In the “About” section of the site, they explain that the “open government” priority of the Obama administration is the driving force behind this new site. It is an attempt to improve access to Federal data and expand the creative use of those data beyond the walls of government.
I’m thinking there might be some good stuff in here for biology teachers. Here’s a sampling of a few intriguing data sets that I found on the site:
- FluView: a natioanl flu activity map (there’s also a state-by-state map)
- Cancer Incidence: Surveillance, epidemiology and end results
- Residential Energy Consumption Survey: conducted every four years, provides national statistical survey data on the use of energy in residential housing
- American Census Data
- American FactFinder: a tool designed to search the American Community Survey, Decennial Census, Economic Census, and population estimates.

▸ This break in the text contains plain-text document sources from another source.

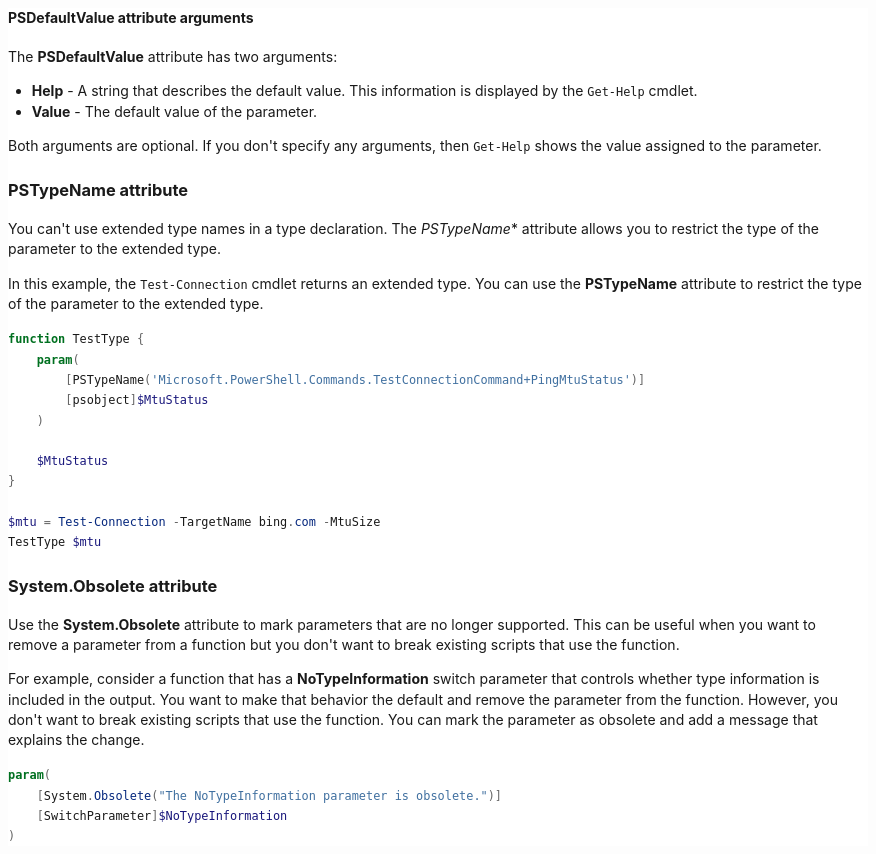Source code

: #### PSDefaultValue attribute arguments

The **PSDefaultValue** attribute has two arguments:

- **Help** - A string that describes the default value. This information is
  displayed by the `Get-Help` cmdlet.
- **Value** - The default value of the parameter.

Both arguments are optional. If you don't specify any arguments, then
`Get-Help` shows the value assigned to the parameter.

### PSTypeName attribute

You can't use extended type names in a type declaration. The *PSTypeName**
attribute allows you to restrict the type of the parameter to the extended
type.

In this example, the `Test-Connection` cmdlet returns an extended type. You can
use the **PSTypeName** attribute to restrict the type of the parameter to the
extended type.

```powershell
function TestType {
    param(
        [PSTypeName('Microsoft.PowerShell.Commands.TestConnectionCommand+PingMtuStatus')]
        [psobject]$MtuStatus
    )

    $MtuStatus
}

$mtu = Test-Connection -TargetName bing.com -MtuSize
TestType $mtu
```

### System.Obsolete attribute

Use the **System.Obsolete** attribute to mark parameters that are no longer
supported. This can be useful when you want to remove a parameter from a
function but you don't want to break existing scripts that use the function.

For example, consider a function that has a **NoTypeInformation** switch
parameter that controls whether type information is included in the output. You
want to make that behavior the default and remove the parameter from the
function. However, you don't want to break existing scripts that use the
function. You can mark the parameter as obsolete and add a message that
explains the change.

```powershell
param(
    [System.Obsolete("The NoTypeInformation parameter is obsolete.")]
    [SwitchParameter]$NoTypeInformation
)
```


[01]: about_Comment_Based_Help.md
[02]: /dotnet/api/system.management.automation.runtimedefinedparameter
[03]: /dotnet/standard/base-types/composite-formatting#composite-format-string
[04]: /dotnet/standard/base-types/composite-formatting#format-string-component
[05]: about_Automatic_Variables.md
[06]: about_CommonParameters.md
[07]: about_Experimental_Features.md
[08]: about_Functions_Advanced_Methods.md
[09]: about_Functions_Advanced.md
[10]: about_Functions_Argument_Completion.md#argumentcompleter-attribute
[11]: about_Functions_Argument_Completion.md#argumentcompletions-attribute
[12]: about_Functions_CmdletBindingAttribute.md
[13]: about_Functions_OutputTypeAttribute.md
[14]: about_Functions.md
[15]: about_parameter_sets.md
[16]: about_Script_Blocks.md#using-delay-bind-script-blocks-with-parameters
[17]: about_Splatting.md
[18]: about_Tab_Expansion.md
[19]: about_Wildcards.md
[20]: about_Variables.md
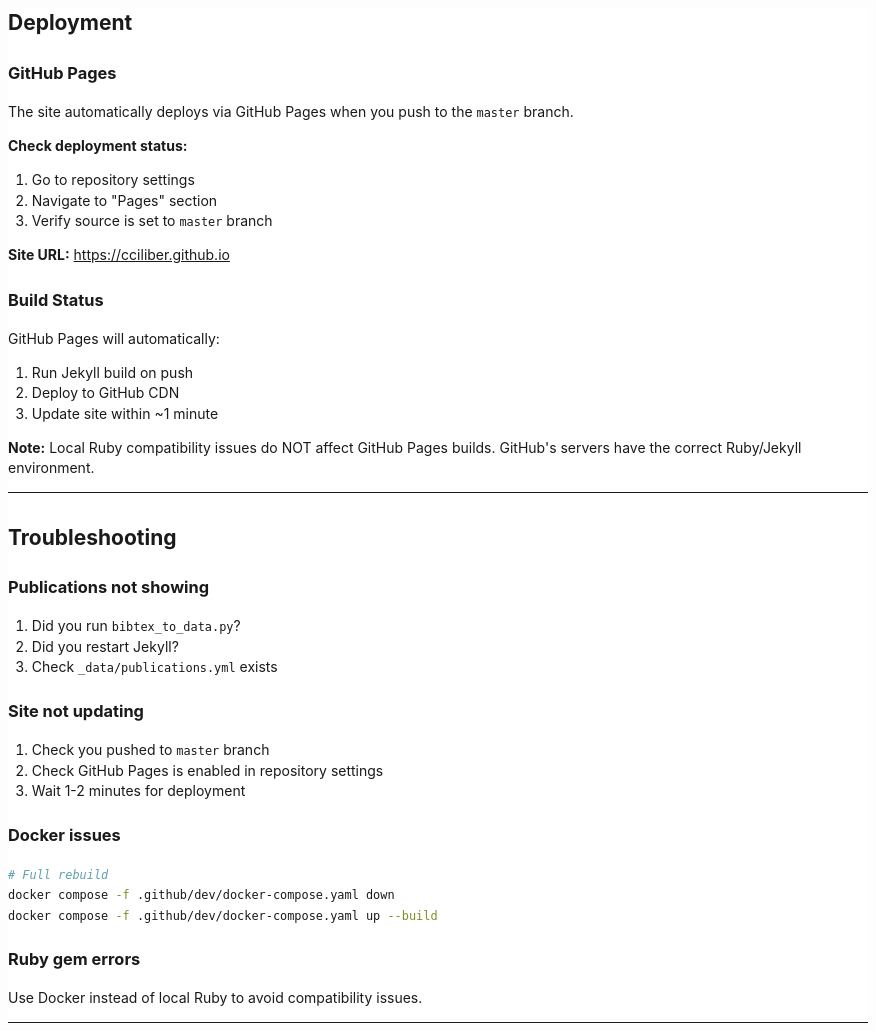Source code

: 
## Deployment

### GitHub Pages

The site automatically deploys via GitHub Pages when you push to the `master` branch.

**Check deployment status:**
1. Go to repository settings
2. Navigate to "Pages" section
3. Verify source is set to `master` branch

**Site URL:** https://cciliber.github.io

### Build Status

GitHub Pages will automatically:
1. Run Jekyll build on push
2. Deploy to GitHub CDN
3. Update site within ~1 minute

**Note:** Local Ruby compatibility issues do NOT affect GitHub Pages builds. GitHub's servers have the correct Ruby/Jekyll environment.

---

## Troubleshooting

### Publications not showing

1. Did you run `bibtex_to_data.py`?
2. Did you restart Jekyll?
3. Check `_data/publications.yml` exists

### Site not updating

1. Check you pushed to `master` branch
2. Check GitHub Pages is enabled in repository settings
3. Wait 1-2 minutes for deployment

### Docker issues

```bash
# Full rebuild
docker compose -f .github/dev/docker-compose.yaml down
docker compose -f .github/dev/docker-compose.yaml up --build
```

### Ruby gem errors

Use Docker instead of local Ruby to avoid compatibility issues.

---
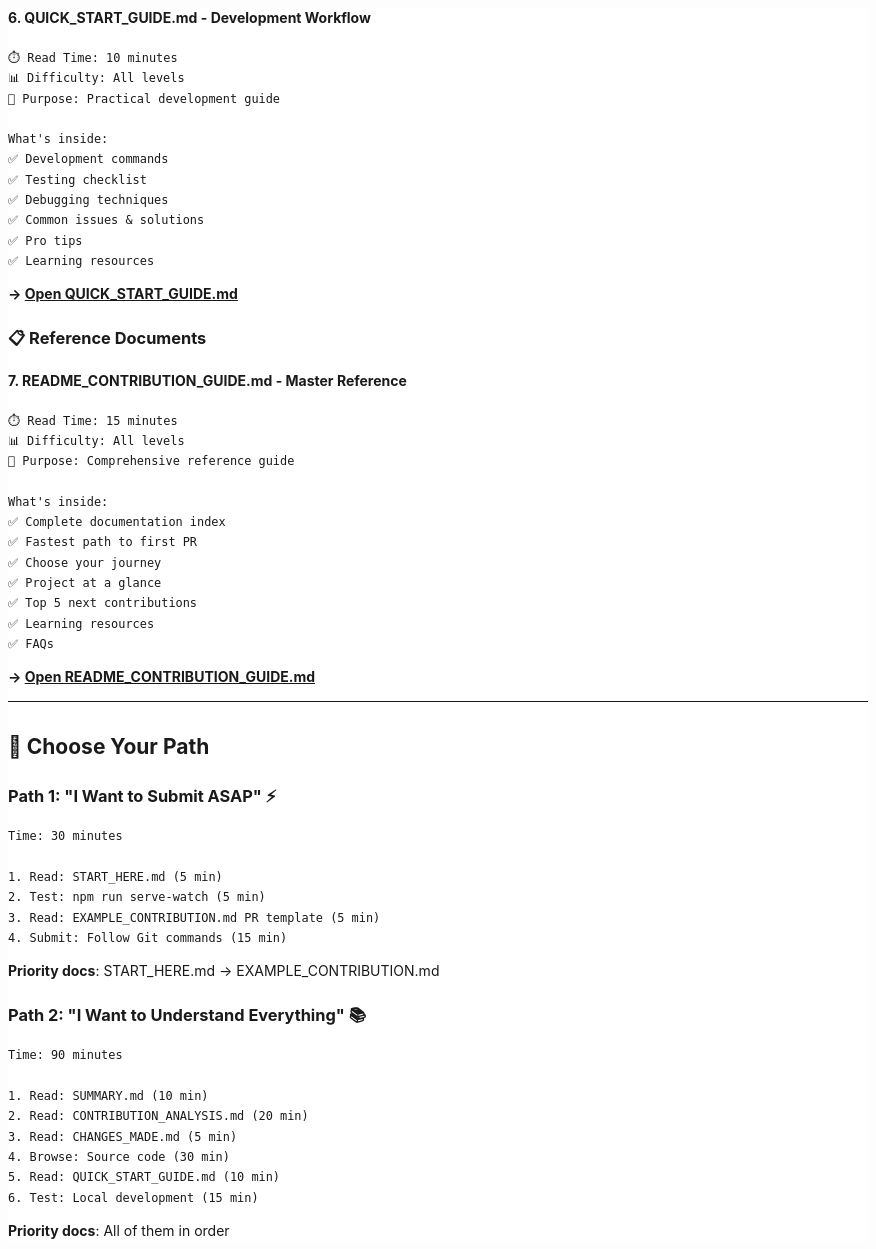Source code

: #### 6. **QUICK_START_GUIDE.md** - Development Workflow
```
⏱️ Read Time: 10 minutes
📊 Difficulty: All levels
🎯 Purpose: Practical development guide

What's inside:
✅ Development commands
✅ Testing checklist
✅ Debugging techniques
✅ Common issues & solutions
✅ Pro tips
✅ Learning resources
```
**→ [Open QUICK_START_GUIDE.md](QUICK_START_GUIDE.md)**

### 📋 Reference Documents

#### 7. **README_CONTRIBUTION_GUIDE.md** - Master Reference
```
⏱️ Read Time: 15 minutes
📊 Difficulty: All levels
🎯 Purpose: Comprehensive reference guide

What's inside:
✅ Complete documentation index
✅ Fastest path to first PR
✅ Choose your journey
✅ Project at a glance
✅ Top 5 next contributions
✅ Learning resources
✅ FAQs
```
**→ [Open README_CONTRIBUTION_GUIDE.md](README_CONTRIBUTION_GUIDE.md)**

---

## 🎯 Choose Your Path

### Path 1: "I Want to Submit ASAP" ⚡
```
Time: 30 minutes

1. Read: START_HERE.md (5 min)
2. Test: npm run serve-watch (5 min)
3. Read: EXAMPLE_CONTRIBUTION.md PR template (5 min)
4. Submit: Follow Git commands (15 min)
```
**Priority docs**: START_HERE.md → EXAMPLE_CONTRIBUTION.md

### Path 2: "I Want to Understand Everything" 📚
```
Time: 90 minutes

1. Read: SUMMARY.md (10 min)
2. Read: CONTRIBUTION_ANALYSIS.md (20 min)  
3. Read: CHANGES_MADE.md (5 min)
4. Browse: Source code (30 min)
5. Read: QUICK_START_GUIDE.md (10 min)
6. Test: Local development (15 min)
```
**Priority docs**: All of them in order
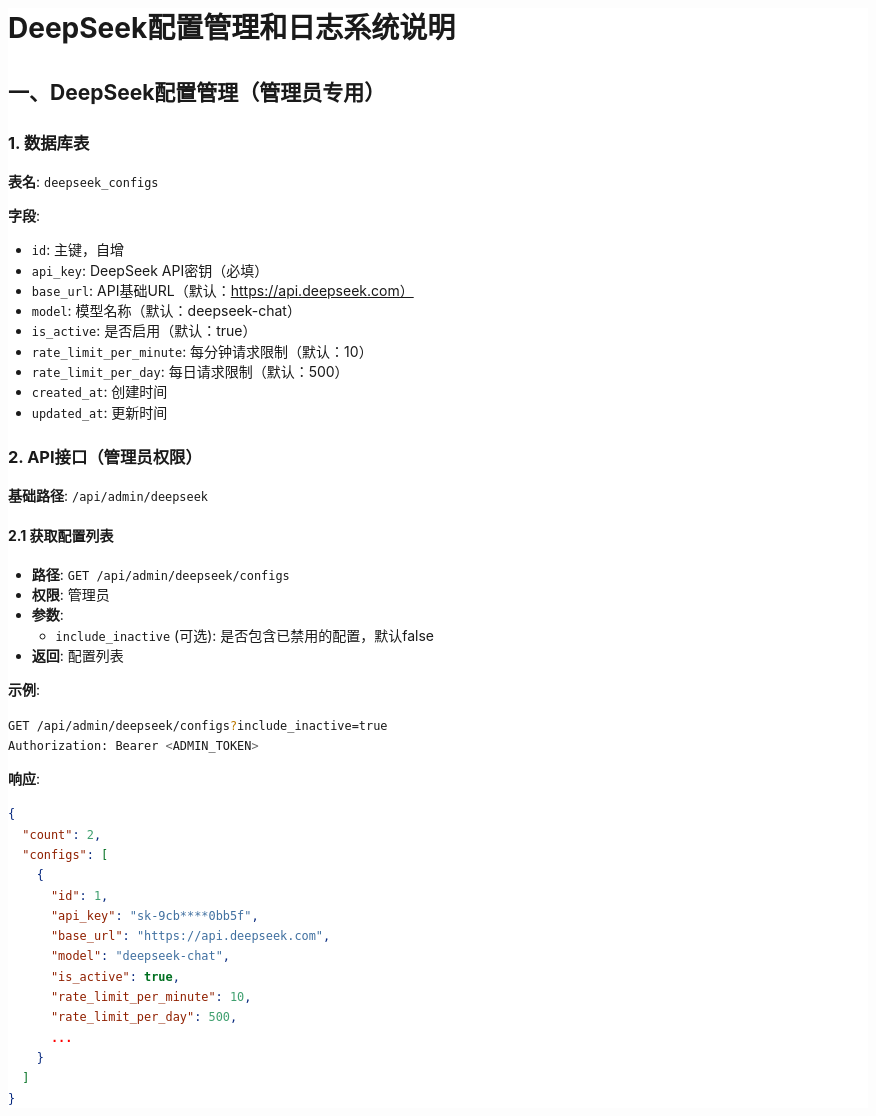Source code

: # DeepSeek配置管理和日志系统说明

## 一、DeepSeek配置管理（管理员专用）

### 1. 数据库表

**表名**: `deepseek_configs`

**字段**:
- `id`: 主键，自增
- `api_key`: DeepSeek API密钥（必填）
- `base_url`: API基础URL（默认：https://api.deepseek.com）
- `model`: 模型名称（默认：deepseek-chat）
- `is_active`: 是否启用（默认：true）
- `rate_limit_per_minute`: 每分钟请求限制（默认：10）
- `rate_limit_per_day`: 每日请求限制（默认：500）
- `created_at`: 创建时间
- `updated_at`: 更新时间

### 2. API接口（管理员权限）

**基础路径**: `/api/admin/deepseek`

#### 2.1 获取配置列表
- **路径**: `GET /api/admin/deepseek/configs`
- **权限**: 管理员
- **参数**: 
  - `include_inactive` (可选): 是否包含已禁用的配置，默认false
- **返回**: 配置列表

**示例**:
```bash
GET /api/admin/deepseek/configs?include_inactive=true
Authorization: Bearer <ADMIN_TOKEN>
```

**响应**:
```json
{
  "count": 2,
  "configs": [
    {
      "id": 1,
      "api_key": "sk-9cb****0bb5f",
      "base_url": "https://api.deepseek.com",
      "model": "deepseek-chat",
      "is_active": true,
      "rate_limit_per_minute": 10,
      "rate_limit_per_day": 500,
      ...
    }
  ]
}
```
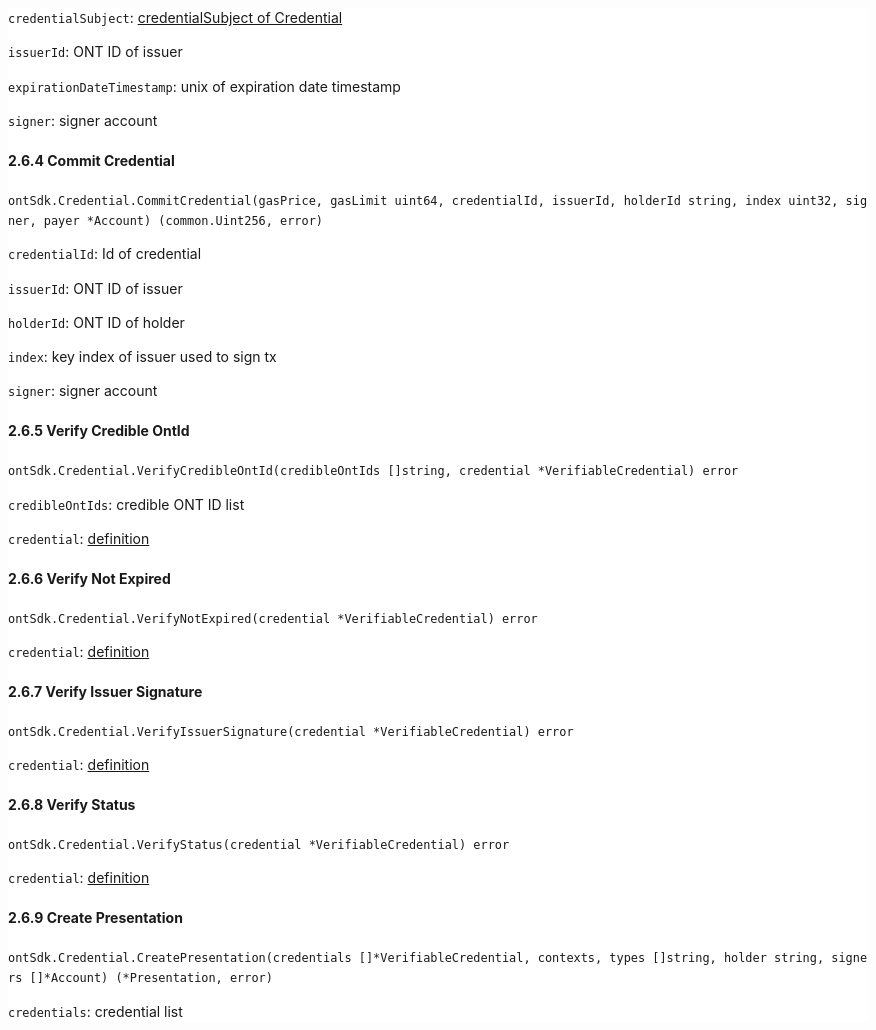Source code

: `credentialSubject`: [credentialSubject of Credential](https://www.w3.org/TR/vc-data-model/#credential-subject)

`issuerId`: ONT ID of issuer

`expirationDateTimestamp`: unix of expiration date timestamp

`signer`: signer account

#### 2.6.4 Commit Credential

```
ontSdk.Credential.CommitCredential(gasPrice, gasLimit uint64, credentialId, issuerId, holderId string, index uint32, signer, payer *Account) (common.Uint256, error)
```
`credentialId`: Id of credential

`issuerId`: ONT ID of issuer

`holderId`: ONT ID of holder

`index`: key index of issuer used to sign tx

`signer`: signer account

#### 2.6.5 Verify Credible OntId

```
ontSdk.Credential.VerifyCredibleOntId(credibleOntIds []string, credential *VerifiableCredential) error
```
`credibleOntIds`: credible ONT ID list

`credential`: [definition](https://www.w3.org/TR/vc-data-model/)

#### 2.6.6 Verify Not Expired

```
ontSdk.Credential.VerifyNotExpired(credential *VerifiableCredential) error
```
`credential`: [definition](https://www.w3.org/TR/vc-data-model/)

#### 2.6.7 Verify Issuer Signature

```
ontSdk.Credential.VerifyIssuerSignature(credential *VerifiableCredential) error
```
`credential`: [definition](https://www.w3.org/TR/vc-data-model/)

#### 2.6.8 Verify Status

```
ontSdk.Credential.VerifyStatus(credential *VerifiableCredential) error
```
`credential`: [definition](https://www.w3.org/TR/vc-data-model/)

#### 2.6.9 Create Presentation

```
ontSdk.Credential.CreatePresentation(credentials []*VerifiableCredential, contexts, types []string, holder string, signers []*Account) (*Presentation, error)
```
`credentials`: credential list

Fun stuff. There’s a handy search engine on the home page of the site where you can indicate the kind of data you’re interested in and which federal agency(ies) you want to query.
It’s not perfect (of course). The data available is limited (they’re promising to add more) and, curiously, there’s nothing from the Securities and Exchange Commission (hmmm…). I would love to hear ideas about how this might be used in teaching.